What does $1 million buy me in Florida now (Forget lives in Weston, in west Florida)?
In terms of trends, it’s similar to what you see in Canada the last six to eight months. Low inventory is a challenge, especially in Sunbelt states. In Texas as well. There was a huge migration domestically in the United States from the Midwest and Northeast. Many Americans just decided to move down south. That’s a big thing we saw in the past six months.

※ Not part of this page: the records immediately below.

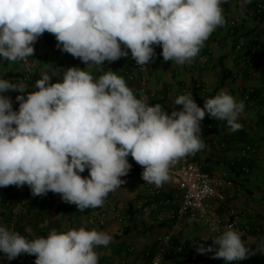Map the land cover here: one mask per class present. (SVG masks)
Segmentation results:
<instances>
[{
	"label": "clouds",
	"instance_id": "obj_1",
	"mask_svg": "<svg viewBox=\"0 0 264 264\" xmlns=\"http://www.w3.org/2000/svg\"><path fill=\"white\" fill-rule=\"evenodd\" d=\"M226 0H0V60L33 56L34 43L45 32L55 34L61 51L88 66L131 57L139 65L162 47L165 62L190 63L205 41L225 24ZM123 45V47H122ZM44 74L34 92L22 80L0 78V188L29 186L33 196L60 194L79 210L104 204L125 183L132 165L142 166V179L161 186L170 164L204 147L201 121L206 114L241 128L242 101L221 90L201 108L191 94L180 95L179 110L169 114L137 99L125 80L109 71L98 79L78 67L68 68L61 82ZM16 96L13 109L6 92ZM88 170V176L81 174ZM26 231H30L26 229ZM106 232L81 227L52 230L29 238L0 226V253L11 261L34 255L35 264H99L95 249L108 246ZM203 240H208L202 238ZM197 252L233 264L249 257L241 234L231 227Z\"/></svg>",
	"mask_w": 264,
	"mask_h": 264
},
{
	"label": "crops",
	"instance_id": "obj_2",
	"mask_svg": "<svg viewBox=\"0 0 264 264\" xmlns=\"http://www.w3.org/2000/svg\"><path fill=\"white\" fill-rule=\"evenodd\" d=\"M222 9L226 22L210 35L204 64L198 62L197 56L184 65H178L174 61L165 62L161 55L162 47L153 46L155 55L151 60L149 90L155 95L154 105L161 104L169 114L174 109H180L181 106L174 102L184 94H191L201 108L204 100L214 98L221 90L234 96L237 102L244 103V111L237 121L241 128L235 132L230 130L226 121L216 120L206 114L201 121L204 147L195 153H189V156L204 166V170L212 177L232 181V187L224 190L226 203L232 204L244 214L241 224L258 229L260 241L264 243V66L261 48L264 42L260 40L261 36L264 37V16L257 21L251 0H226ZM231 22H235V27H231ZM57 44L55 34L48 32L43 33L34 43L33 58L38 65V80L47 74L52 77V83L61 82L68 68L78 67L89 72L93 79L113 71L125 80L130 89L137 85V74L131 67L129 55L114 62L105 61L102 65L88 66L79 58L61 51ZM238 45H241L239 50ZM19 69L18 60H0V78L12 81L18 77ZM34 91V87H29L25 95ZM249 91L250 97L246 99ZM5 95L11 97L13 107L18 110L19 103L14 92L8 91ZM247 145L253 152L247 161L240 162L239 152ZM142 170L139 165V172ZM86 172L87 169L81 175L86 177ZM167 180L163 198H171L174 194L170 176ZM3 192L20 196L31 194L27 185L0 188V195ZM146 196V188L137 183L113 191L114 202L125 209L129 208L122 214L123 221L127 224L111 220L107 223V232L113 239L108 246L95 249L99 264H148L149 260L143 257L144 252L154 251L156 237L165 233L172 234L176 241L207 236L205 227L188 217L176 221L165 217L164 223L159 224L155 223L154 212L144 215L134 211L133 202L145 201ZM221 212L224 213V210ZM87 213L74 204L64 202L61 195L56 194L51 203L33 201L29 215L17 222L16 231L29 238H46L52 230L65 232L68 217L76 218L73 229L83 227L90 230ZM10 221L11 217L2 206L0 198V226L9 228ZM212 244L210 242L204 247ZM130 247L134 248V253L128 254ZM249 251L253 253L250 249ZM203 257L209 264H225L223 259L213 258L212 252L203 254ZM35 259L34 255L27 254L25 264H35ZM0 264H8L3 253H0ZM233 264H264V259L250 254L247 259Z\"/></svg>",
	"mask_w": 264,
	"mask_h": 264
},
{
	"label": "built area",
	"instance_id": "obj_3",
	"mask_svg": "<svg viewBox=\"0 0 264 264\" xmlns=\"http://www.w3.org/2000/svg\"><path fill=\"white\" fill-rule=\"evenodd\" d=\"M251 1L254 5L257 21L262 20L264 0ZM230 25L231 27H235L236 24L235 22H231ZM260 40L264 42V37L261 36ZM207 44L208 40L205 41L197 55L199 63L204 64V60L208 54ZM240 48L241 45H238L237 49L239 50ZM261 48L263 50L262 66H264V43ZM128 51L131 67L137 74V85L132 87L134 95L137 99H143L150 106H154L156 101L155 95L149 90L151 61L146 65H139L132 59L130 49ZM18 61L20 64L18 77L12 81L22 80L29 87H34L35 82L38 80V65L36 60L33 56H30L25 60ZM250 92L246 95V99H249ZM184 93H187V91H184ZM14 94L17 96L22 93L14 92ZM252 152L253 149L249 146L242 148L239 152L238 160L240 162L247 161ZM128 160L132 167L127 176L121 177L125 181L121 187L137 183L147 190L145 201L135 200L133 202L132 207L134 211L143 213L144 215L154 212L153 218H155V223L159 224L164 223L166 220L165 217L170 221L188 217L192 221L202 224L208 233L207 236H201L196 239H182L177 241L173 238L172 234L165 233L157 236L154 251L147 250L143 254V257L149 260L148 264H208L203 254L197 252V247L201 244L206 246L210 242L213 243V240L228 230L229 227L238 231L246 246L253 253L264 259V244L257 235L259 230L255 229L256 233H252V228L243 226L241 220L244 219V214L232 204L226 203L224 190L232 187V181L212 177L204 170V166L193 161L189 154H187L170 164L168 176H170V182L174 186V194L171 198H163L168 180L163 182L159 187L155 184H149L142 179L143 170L139 172V164L131 156L128 157ZM88 175L89 172L87 170L86 176ZM55 195L56 193L49 192L45 196H33L30 194L13 197V194L9 192L1 193L2 206L11 217L9 229L16 231L18 228L17 222L29 215L30 205L33 201L42 200L45 203H51ZM222 209L224 213L221 212ZM128 210V207L125 209L114 202L113 191H111L105 198L102 206L88 208L87 216H89L90 230L95 229L108 233L107 223L111 220L116 223L125 224L122 214ZM75 223V217H68L64 231L73 229ZM202 238L208 240L205 241ZM127 253H134V248L130 247ZM26 255L21 254L11 261L8 260V264H25Z\"/></svg>",
	"mask_w": 264,
	"mask_h": 264
},
{
	"label": "trees",
	"instance_id": "obj_4",
	"mask_svg": "<svg viewBox=\"0 0 264 264\" xmlns=\"http://www.w3.org/2000/svg\"><path fill=\"white\" fill-rule=\"evenodd\" d=\"M263 16H264V13H263ZM16 107V106H15ZM15 109V108H14ZM248 146V145H247ZM246 147V146H245ZM250 147V146H249ZM20 195H13V197H19ZM84 211H85V213H87L88 212V208L87 209H84ZM256 230L255 229H252V233H256L255 232ZM17 232H18V230H17ZM22 235V234H21ZM257 235L259 236V238H260V235H259V232L257 233ZM264 244V243H263ZM155 249V248H154ZM209 264V263H208Z\"/></svg>",
	"mask_w": 264,
	"mask_h": 264
},
{
	"label": "rangeland",
	"instance_id": "obj_5",
	"mask_svg": "<svg viewBox=\"0 0 264 264\" xmlns=\"http://www.w3.org/2000/svg\"><path fill=\"white\" fill-rule=\"evenodd\" d=\"M200 225V224H199Z\"/></svg>",
	"mask_w": 264,
	"mask_h": 264
}]
</instances>
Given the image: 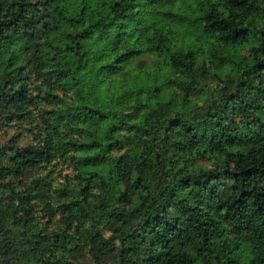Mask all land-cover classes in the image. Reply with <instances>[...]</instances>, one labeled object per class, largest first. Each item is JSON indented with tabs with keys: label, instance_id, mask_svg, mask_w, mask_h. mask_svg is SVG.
I'll return each mask as SVG.
<instances>
[{
	"label": "clouds",
	"instance_id": "clouds-1",
	"mask_svg": "<svg viewBox=\"0 0 264 264\" xmlns=\"http://www.w3.org/2000/svg\"><path fill=\"white\" fill-rule=\"evenodd\" d=\"M251 5L149 0L137 9L138 31L116 43L90 27L115 16L112 0L54 5L73 9L71 29L62 20L48 21L59 24L54 49L45 43L48 30L35 43L0 30V264H103L108 242L118 235L108 215L139 224L142 207L159 196L164 174H172L167 164L161 171V160L172 155L165 156L163 129L156 132L161 116L203 121L264 47V0ZM44 12L25 9L28 17ZM210 17L223 25L210 24ZM234 26L242 30L229 34ZM18 31L28 29L21 24ZM150 53L157 63L146 68L139 57ZM225 65L229 72L217 80ZM57 69L59 78L52 75ZM144 130L153 132L154 142ZM133 144L136 166L130 167L126 153ZM26 148L36 163L17 174L15 161ZM246 152L244 145L211 152L199 144L186 151L182 167L194 176L218 173Z\"/></svg>",
	"mask_w": 264,
	"mask_h": 264
},
{
	"label": "trees",
	"instance_id": "trees-1",
	"mask_svg": "<svg viewBox=\"0 0 264 264\" xmlns=\"http://www.w3.org/2000/svg\"><path fill=\"white\" fill-rule=\"evenodd\" d=\"M226 2L232 7L239 6V0ZM244 2L252 6L251 0ZM4 3L5 0H0V12L4 11ZM67 3L68 0H37L36 4H30L29 0H20L17 4L16 0H11L8 12L0 19V30L9 29L17 38L26 36L34 43L41 38L39 32L48 30L45 43L49 49H54L59 40L53 39V34L59 24L53 26L48 21L62 20L71 29L72 7L66 10L53 7ZM148 3L149 0H112L115 16L90 27L116 43L123 36L130 37L138 31L133 27L139 14L137 9L143 10ZM41 7L44 13L33 17L25 15L26 8L38 11ZM120 18L126 23L117 24ZM208 22L224 23L216 17H210ZM21 24L27 32L18 31ZM241 30L234 26L228 31L231 34ZM75 43L81 48L80 54L86 57L84 44L80 40ZM139 60L146 68L157 63L151 53ZM229 70L225 65L216 79ZM52 75L59 78L63 73L57 69ZM208 83L210 87L212 81ZM24 94L29 95L27 88ZM161 128L165 133L161 143L168 146L165 156L169 152L172 155L166 161L160 156L157 159L161 160V171L167 164L172 174H164L159 196L142 207L139 224H129L133 217L108 215V225L118 235L114 234L113 240L108 242L103 264H264V47L255 50L243 75L234 78L222 90L221 102L203 121L193 125L179 116L174 119L161 116L156 132ZM143 135L154 142L151 130H144ZM141 138L137 133L136 140ZM199 144H206L211 152L244 145L247 152L221 172L194 176L187 167H182L183 157L192 146ZM134 147L135 144L131 145L126 153L130 167L136 166ZM31 151L24 149L23 155L15 161L17 174L36 163ZM193 163H196L195 158ZM143 186V181L139 180V188Z\"/></svg>",
	"mask_w": 264,
	"mask_h": 264
}]
</instances>
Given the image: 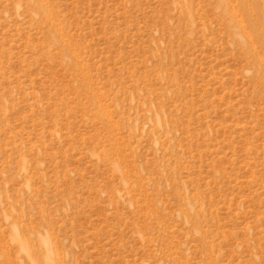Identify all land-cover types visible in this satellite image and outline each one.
Wrapping results in <instances>:
<instances>
[{
	"label": "rangeland",
	"instance_id": "1",
	"mask_svg": "<svg viewBox=\"0 0 264 264\" xmlns=\"http://www.w3.org/2000/svg\"><path fill=\"white\" fill-rule=\"evenodd\" d=\"M0 264H264V0H0Z\"/></svg>",
	"mask_w": 264,
	"mask_h": 264
}]
</instances>
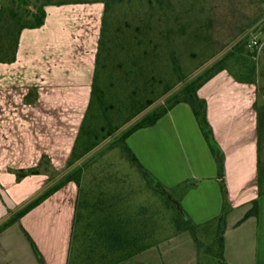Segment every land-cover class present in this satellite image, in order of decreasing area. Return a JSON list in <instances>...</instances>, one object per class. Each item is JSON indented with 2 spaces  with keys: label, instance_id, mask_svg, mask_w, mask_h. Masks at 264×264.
<instances>
[{
  "label": "crops",
  "instance_id": "crops-1",
  "mask_svg": "<svg viewBox=\"0 0 264 264\" xmlns=\"http://www.w3.org/2000/svg\"><path fill=\"white\" fill-rule=\"evenodd\" d=\"M45 13L43 25L21 31L15 59L0 62V222L69 171L90 101L104 4H50ZM197 93L206 100L207 119L223 154L230 207L224 261L264 264V193L259 194L257 179L264 87L225 68ZM126 141L167 192L186 177L201 179L183 199L195 222L219 213L215 161L187 103L177 104ZM36 167L37 174L17 179V171ZM79 194L80 187L67 182L0 231V264H69ZM254 200L257 215L242 220ZM182 234L116 264H198L197 248L186 251Z\"/></svg>",
  "mask_w": 264,
  "mask_h": 264
},
{
  "label": "rangeland",
  "instance_id": "rangeland-1",
  "mask_svg": "<svg viewBox=\"0 0 264 264\" xmlns=\"http://www.w3.org/2000/svg\"><path fill=\"white\" fill-rule=\"evenodd\" d=\"M61 1L86 0H0V8L5 16L14 9L25 23L30 22L24 17L25 11H37L40 6ZM108 1L106 31L102 35L108 41V49L99 63L103 104L93 109L89 123L98 131L101 141L86 154L78 151L70 170L81 173L70 264H79L82 257L87 264H101L100 254L106 242L97 234L98 219L108 212L129 217L133 222L138 220V228L143 224L157 244L179 233L183 218L180 215L187 216L196 225L199 264H217V217L223 203L220 186L219 213L197 223L189 216L183 199L201 179L186 177L166 195L149 183L118 141L145 111L175 99L187 82L204 74L224 56L228 57L224 61L226 67L235 76L248 82L258 80L264 87V0ZM253 40L258 44L250 45ZM156 96L159 101L146 109L148 100ZM262 102L259 99V104ZM137 108L143 112L130 119ZM259 116L264 148V104L259 107ZM193 117L215 161L213 178L217 180V162L194 114ZM182 232L187 239L184 249H196L191 232Z\"/></svg>",
  "mask_w": 264,
  "mask_h": 264
},
{
  "label": "trees",
  "instance_id": "trees-1",
  "mask_svg": "<svg viewBox=\"0 0 264 264\" xmlns=\"http://www.w3.org/2000/svg\"><path fill=\"white\" fill-rule=\"evenodd\" d=\"M95 1H101L104 4V17L101 28V37L99 40L95 75L91 88L90 101L69 161V171L63 174L54 184L48 186L41 193H39L37 196L32 198L29 202L25 203L23 206L19 207L17 210L15 211L10 210L8 212L9 213L8 216L0 222V231L7 228L11 224L17 222L23 215H25L32 208L37 206L40 202H42L45 198L53 194L55 191H57L67 182L74 181L77 184V186L80 187V183H81L80 170L70 172L75 157L77 158L79 156L77 152L79 151L86 154L89 151L93 150L97 146V144L100 143L101 141V137H98L99 136L98 131L95 129L94 126L89 125V123L91 120L90 116L93 114L94 111L93 109H95L97 105L101 106L103 104L104 92L99 82V78H100L99 63L101 60L102 53L106 49H108V45H107L108 41H104L102 35L104 31H106L107 22L105 21L106 19L105 14L106 11L109 9V3H108L109 1L108 0L106 1L95 0ZM75 2H82V1H75ZM61 3H68V2L61 1L57 3H49L47 5L61 4ZM44 6L45 5L40 6L37 11H31V10L25 11L24 17L28 18V21H30L25 23L20 21L21 15L14 9H10L8 11V16H5L4 10L0 8V62H10L15 59L18 38L21 31L24 28H37L43 25L46 14ZM227 58L228 57L224 56L204 74L202 75L200 74L195 78H193L191 81L187 82L184 85V87L181 89V91H179L175 95V99L168 100L167 104L161 103L156 107H154L153 109H150L147 112L145 111V113L138 120H136L130 127L126 128L123 131L118 141L119 143H121L122 149L127 154L130 161L143 172L145 177H147L149 183L153 187L160 188L163 193H166V195H168L167 191L158 182V180L140 164V162L133 154L131 149L127 146L126 139L136 130L154 125L157 122V120H159L163 115H165L169 110H171L174 106H176L179 103H187L191 107L192 112L199 124V127L204 135L206 142L209 145V148L218 166L217 181L219 182V186L221 189L223 203H222L221 212L217 217L218 226H219L218 228L220 230L219 231L220 234L218 237L220 250L216 257L217 264H227L224 261V256H223V249H224L223 231L225 227L226 216L230 210V207L228 204V190L224 177L223 154L217 142L215 141L212 129L207 119L206 100L199 97L197 91L202 86V84H204L212 76H214L216 73L220 72L221 70L227 68L224 62ZM157 101H159L158 96L149 99L146 105L147 106L146 109L153 106ZM142 112H143L142 109L137 108L136 112L133 115H131L129 118L131 119L132 116L136 117ZM129 118L127 120H129ZM98 138H100L99 141ZM103 138H105V136ZM263 150L264 148L261 145V139H259L258 162H257V174H258L257 179L259 186V194L264 193V158L262 156ZM44 160H46V157H43V161ZM38 172H39L38 167L19 170L16 172L17 179L20 180L21 178L27 175L37 174ZM257 213H258V202L257 200H254L252 202L251 208L246 212L242 220L248 218L249 216L257 215ZM180 216H183L182 224L179 227L180 232L184 230H188L191 232L194 241L196 243L198 253H200V243L195 235L196 225H194L191 222L189 217L184 215H180ZM98 222L100 224V227L98 229L97 234L99 238H101L106 242V244L103 246V252L100 254V258H102L101 264H116L122 262L138 254L139 252L157 244L152 238L153 235L151 233L149 234L147 229L145 230L143 224L141 225V228H138V223H137L138 220L133 222V220H130L129 217H122L118 214L114 215L113 213L108 212L102 215L98 219ZM71 248H72V244H71ZM113 249L115 250L117 249L119 251L115 252ZM71 253H72V249H71ZM71 253H70V260H71ZM84 259L85 258L82 257L79 264H87V261ZM70 260H69V264H70Z\"/></svg>",
  "mask_w": 264,
  "mask_h": 264
},
{
  "label": "built area",
  "instance_id": "built-area-1",
  "mask_svg": "<svg viewBox=\"0 0 264 264\" xmlns=\"http://www.w3.org/2000/svg\"><path fill=\"white\" fill-rule=\"evenodd\" d=\"M257 44H258V41L257 40H253L250 45H257Z\"/></svg>",
  "mask_w": 264,
  "mask_h": 264
}]
</instances>
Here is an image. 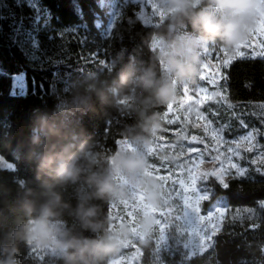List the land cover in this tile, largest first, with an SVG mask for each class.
I'll list each match as a JSON object with an SVG mask.
<instances>
[{"label": "trees", "instance_id": "1", "mask_svg": "<svg viewBox=\"0 0 264 264\" xmlns=\"http://www.w3.org/2000/svg\"><path fill=\"white\" fill-rule=\"evenodd\" d=\"M33 3L35 8L29 6V0H0V156L12 164L17 162L13 150L25 140L34 110H50L69 92L66 86L69 81L106 82L112 85L106 96L103 99L94 96L90 107L77 117L91 145L95 166L103 169L117 152L119 141L139 131L135 128L138 123L135 108L141 92L134 84L120 85L119 73L132 63L141 71L151 68L164 75L162 60L153 43L155 38H171L175 31L170 29L167 19L155 25L144 23L138 15V4L133 2L123 8L110 31L108 7L101 9L100 0H33ZM207 4L208 0H203L200 7ZM74 5L82 9V14L77 13ZM97 18L102 22L100 28L95 26ZM182 30L191 31L190 25ZM33 41L37 44L35 48ZM213 42L222 46L219 41ZM17 74L24 76L26 87L14 92ZM225 76L229 100L238 102L243 110L253 103L264 105V58H237L228 65ZM167 109L168 104L154 105L151 112L158 115L161 123ZM245 120L257 130L264 145V114ZM11 171L0 169V178L8 181ZM33 174L23 167L22 175ZM208 182L213 193L204 207L207 209L223 197L231 213L215 235L213 245L202 254L189 256L175 248L158 254L153 242H145L143 264H264V171L251 170L245 176L230 178L227 187L214 178ZM66 199L75 208L77 201L72 188L66 191ZM95 203L100 205V218L112 222L111 203ZM20 214L14 192L12 197L0 201V238L14 227ZM61 224L77 228L70 214L64 215ZM30 250L19 244L15 261L25 258ZM6 258L7 253L0 251V259ZM51 260L62 264L54 250Z\"/></svg>", "mask_w": 264, "mask_h": 264}, {"label": "clouds", "instance_id": "2", "mask_svg": "<svg viewBox=\"0 0 264 264\" xmlns=\"http://www.w3.org/2000/svg\"><path fill=\"white\" fill-rule=\"evenodd\" d=\"M163 0L167 22L175 34L159 38L166 74L151 68L143 71L129 63L119 73V84H134L141 95L135 108L139 129L128 136L133 150L113 155L103 169H98L91 145L80 128L77 117L103 99L112 85L93 81L78 84L69 81V92L50 110H34L24 141L13 150L15 164H0L10 170V179L0 178V201L12 197L19 204L15 225L0 238V251L7 253L0 264H16L18 245L47 252L53 249L62 264H107L120 251L130 235L147 237L158 223L152 213L161 206L159 184L146 177L147 160L141 149L151 144V136L160 128L154 105H167L175 99L178 82L194 81L199 76L200 54L206 39L219 41L234 50L249 38L255 28L264 0ZM212 9V10H209ZM190 25L191 31H183ZM34 174L22 175L23 167ZM130 186L144 191L146 209L135 228L128 224L109 227L111 221L100 218V205L130 198ZM72 188L77 203L71 208L66 191ZM70 214L77 228L61 227ZM78 229V230H77ZM87 233V235L85 234Z\"/></svg>", "mask_w": 264, "mask_h": 264}, {"label": "rangeland", "instance_id": "3", "mask_svg": "<svg viewBox=\"0 0 264 264\" xmlns=\"http://www.w3.org/2000/svg\"><path fill=\"white\" fill-rule=\"evenodd\" d=\"M130 2L132 0L127 2L116 0L115 19L111 14L112 10L108 7L110 14L108 31L113 28L121 17L123 8ZM136 3L139 6L138 15L144 23L155 25L167 19L168 12L161 6L163 0H137ZM261 18H264V10L259 12L255 28ZM153 46L161 58L162 48L159 46V38L154 39ZM199 54L198 78L190 82L177 83L175 99L168 104L159 130L151 136L150 146L146 150L141 149L147 160L146 177L154 178L159 184L161 206L152 213L158 223L147 237L130 235L120 251L111 257L109 264H143L142 244L145 242H153L158 254L165 250V243L168 249H181L187 253L183 243L190 239L192 230L185 226L183 217L186 211L185 201L188 197L192 198L189 203L196 201L199 196L206 197L198 200V215L204 218L200 226L204 231L200 235L211 236V240L205 239V245L209 249L223 222L231 214L223 197L218 198L207 209L204 207L213 193L208 182L210 178L216 179L224 186L230 178L245 176L251 170L264 171V145L257 130L250 128L245 120V117L258 118L260 113L264 114V105L253 103L243 110L238 102L229 100L225 84V70L233 60L245 56L264 58V32L257 31L249 35L247 43L242 48L234 50L225 49L216 45L213 40L206 39ZM161 60L166 74L165 64L162 58ZM225 61H228L226 66ZM205 64L207 68L204 67ZM17 78L23 81L22 89L16 84ZM13 81L14 92L25 90L24 76L17 74ZM129 100L130 97L126 98L127 105ZM235 130L240 132L236 134ZM249 136L250 141L245 139ZM121 150H133L128 138L119 141L117 152ZM112 157L113 155L109 158V162ZM0 160L4 164H12L1 156ZM221 170H223L222 176H203L206 172L221 173ZM192 174L197 176L195 191L192 190ZM129 191V199L111 203L110 227L114 228L124 223L135 228L146 209L144 191L135 186H130ZM161 211L163 215L160 214ZM221 212L223 216L220 215ZM164 236L166 240L161 242ZM52 251L53 249L47 252L31 249L25 258L15 262L16 264H54L51 260Z\"/></svg>", "mask_w": 264, "mask_h": 264}, {"label": "snow or ice", "instance_id": "4", "mask_svg": "<svg viewBox=\"0 0 264 264\" xmlns=\"http://www.w3.org/2000/svg\"><path fill=\"white\" fill-rule=\"evenodd\" d=\"M126 2H127V0H126ZM132 2L136 3L137 0H132ZM29 6L35 8L33 0H29ZM106 6L112 10L111 14L113 15V18L115 19V16H116V0H100L99 7L101 9H104ZM74 7L76 8L78 14H82V9H80V7L78 5H74ZM36 11H37V13L39 12L38 9H36ZM39 19H40V17L38 14L37 20H39ZM114 19L112 22H114ZM45 23H47V21H45ZM101 24H102L101 20L99 18H97L95 21V26L97 28H100ZM257 31L264 32V18H261L257 21V27L254 28L250 32V35L256 33ZM246 43H247V41L244 42L243 44L239 45L237 48L238 49L242 48ZM33 47L34 48L37 47V44L35 43V41H33ZM238 55H239V53H238ZM227 63H228V61H225V66L227 65ZM204 67L207 68V64H205ZM16 84L21 89L23 88V81L21 78H17ZM245 139L250 141L251 137L250 136L245 137ZM0 164H4L2 160H0ZM8 164H10V163H8ZM232 167H236V165H232ZM222 174H223V170H221V173H216V172L207 173L206 172L203 174V176L204 177L209 176V175L222 176ZM196 179H197V176L195 174H192L191 175V183L193 185V188H192L193 191H195L194 186L196 183ZM221 183H223L222 179H221ZM224 187H227V184H224ZM191 199H192L191 197H188L185 201L186 211H185L183 220H184L185 226L187 228H190L192 231L190 233V239H187L183 243V247L187 250L186 254L198 255V254H202L203 251L207 250V246L205 245V239L211 240V236L203 237L200 235V233L204 231V229L200 227L203 224L204 218L198 215V213H199L198 200L206 199V197L205 196H199L196 198V201L189 203L188 201ZM222 206L223 205H221V207ZM160 214L163 215L164 214L163 211H161ZM220 215L223 216V213L221 212ZM209 219H211V218H209ZM210 226L215 227L214 225H210ZM214 234L215 233H213V235ZM165 240H166V238L164 236L162 238L161 242H165ZM167 249H168V246L165 243V250H167Z\"/></svg>", "mask_w": 264, "mask_h": 264}]
</instances>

In my neighbourhood property went up 15-20 per cent, year over year, with multiple offers usually, homes being sold in days.
For a million dollars, that would get you a downtown, luxury condo, say two bedroom and two bathrooms, 1,200 square feet, in a high rise luxury tower on the beach in Florida. Miami has condos at $1.5 million to $3 million, 45 to 50 storeys high. If you go inland of course you go from $1,000 per square foot to $200-$400 per square foot. You’ll get three-, four-, five-bedroom homes, 2,500 square feet, for $600,000-$700,000, in beautiful neighbourhoods with great amenities, gated and secure.
Maybe you have cash lying around, or can use your home equity for a downpayment on a second vacation property. That’s a good real estate investment strategy, diversify with a strong Canadian dollar, low interest rates, doing some leverage, and financing. Because RBC only works with Canadians. We qualify Canadians to get a U.S. mortgage.
Even if they are not in the U.S., we are here to help to Canadian find their dream home in the sun, led by Florida real estate. Other countries will follow. South America, Europe, China, they will re-enter the U.S. market soon as well, so the timing might be right. This is why the stars are aligned for Canadians right now, to pick up another asset.